Zum Wechsel der Mannschaft zum TV-Konstanz



Nicht um jeden Preis FC Wollmatibgen III

Wollmatingen III: Der Name hatte in der Kreisliga C einen guten Klang. Jahrelang hatte die Mannschaft regelmäßig in der Spitzengruppe gespielt; anfangs war sie von den Gegnern noch als dritte Mannschaft belächelt worden, die man locker "wegputzen" würde. Doch rasch machte sich Wollmatingen III einen Namen als Team, das bekannt war für viele Tore und seine Fairness (keine roten, kaum gelbe Karten).

Ausgerechnet nach zwölf Jahren gelang 1995/96 die erste Meisterschaft (übrigens mit den meisten geschossenen Toren, den wenigsten Gegentoren und acht Punkten Vorsprung) - ausgerechnet, weil das Durchschnittsalter der Mannschaft längst jenseits der 30 lag. Ohne Übertreibung könnten sich bei manchen Begegnungen Vater und Sohn gegenüberstehen; zwei der Leistungsträger des Teams haben die 40 schon hinter sich.

Gegnerische Mannschaften rätseln seit Jahren über das Geheimnis des Erfolges. Am Training kann's nicht gelegen haben; was soll man auf die respektvolle Feststellung eines Gegners, man trainiere sicher mindestens zweimal die Woche, entgegnen, ohne ihn zu desillusionieren? Schließlich hat sich die Mannschaft unter der Woche, wenn überhaupt, immer nur zu dem getroffen, was ihr am meisten liegt: Fußballspielen.

Jetzt gibt es die dritte Mannschaft des FC Wollmatingen nicht mehr, oder richtiger gesagt: Sie heißt nicht mehr so. Die Nachricht machte in der Kreisliga C rasch die Runde, verbunden mit der Verwunderung, warum ein komplettes Team ausgerechnet nach der ersten Meisterschaft seinen Verein verlässt. Übrigens fragte niemand, warum man ausgerechnet zum TV Konstanz gewechselt sei; die Frage erübrigt sich für jeden, der die schöne Sportanlage am Konstanzer Schänzle kennt.

Also: warum der Vereinswechsel? Die Antwort gibt indirekt der Mannschaftsname: Wollmatingen III war eine dritte Mannschaft und fühlte sich innerhalb des Vereins auch oft als solche behandelt.
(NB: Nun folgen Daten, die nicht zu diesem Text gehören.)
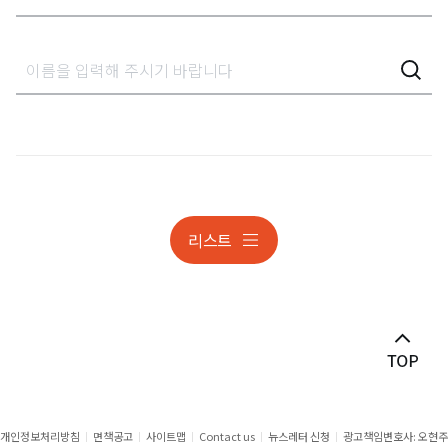
업무분야 전체
가사상속분쟁
감사대응
개인정보
개인정보 조사대응 및 분쟁
리스트
개인정보 조사대응 및 분쟁
건설
건설 · 부동산분쟁
게임·스포츠 ·엔터테인먼트
공공계약
개인정보처리방침
면책공고
사이트맵
Contact us
뉴스레터 신청
광고책임변호사: 오현주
Wie in einer kinderreichen Familie musste man die Trikots der zweiten Mannschaft auftragen; die dritte Mannschaft war stets die erste, die auf einen Hartplatz ausweichen musste; eine eigene Trainingszeit gab es überhaupt nicht. Nebensachen wie zum Beispiel das Waschen der Trikots oder andere schmutzige Wäsche trugen ein Übriges dazu bei, einen Vereinswechsel, der seit Jahren in der Luft lag, zu forcieren.

Eine neue Wunschadresse war rasch ausgemacht: Die gute Atmosphäre beim TV Konstanz ist schließlich stadtbekannt. Jetzt steht die Mannschaft auch formal auf ihren eigenen Beinen. Natürlich verstehen sich die Spieler als vollwertige Vereinsmitglieder (und tragen die neuen Trikots mit dem Schritzug TV Konstanz mit dem entsprechenden Stolz); doch die Abteilung Fußball wird nun selbstverwaltet (was, um das auch mal zu sagen, nicht nur ganz schön viel Arbeit bedeutet, sondern auch viel Geld kostet: Trikots kaufen und bedrucken lassen, Gebühren für die Anmeldung zum Spielbetrieb, Schiedsrichter bezahlen, Spielerpässe kaufen et cetera).

Ob es nun am neuen Verein lag, am schönen Platz, am guten Ruf: Innerhalb weniger Wochen kamen so viele neue Mannschaftsmitglieder wie sonst nur im Verlauf mehrerer Jahre. Der Kader umfasst mittlerweile an die zwanzig aktive Spieler; man kann sich lebhaft vorstellen, dass so etwas nicht unproblematisch ist, wenn jeder spielen will. Entscheidender aber ist, dass auch die neuen Spieler ihren Teil zu dem beitragen, was den Charakter dieser Mannschaft seit Jahren prägt: Spaß am Fußball haben und siegen wollen; aber nicht um jeden Preis.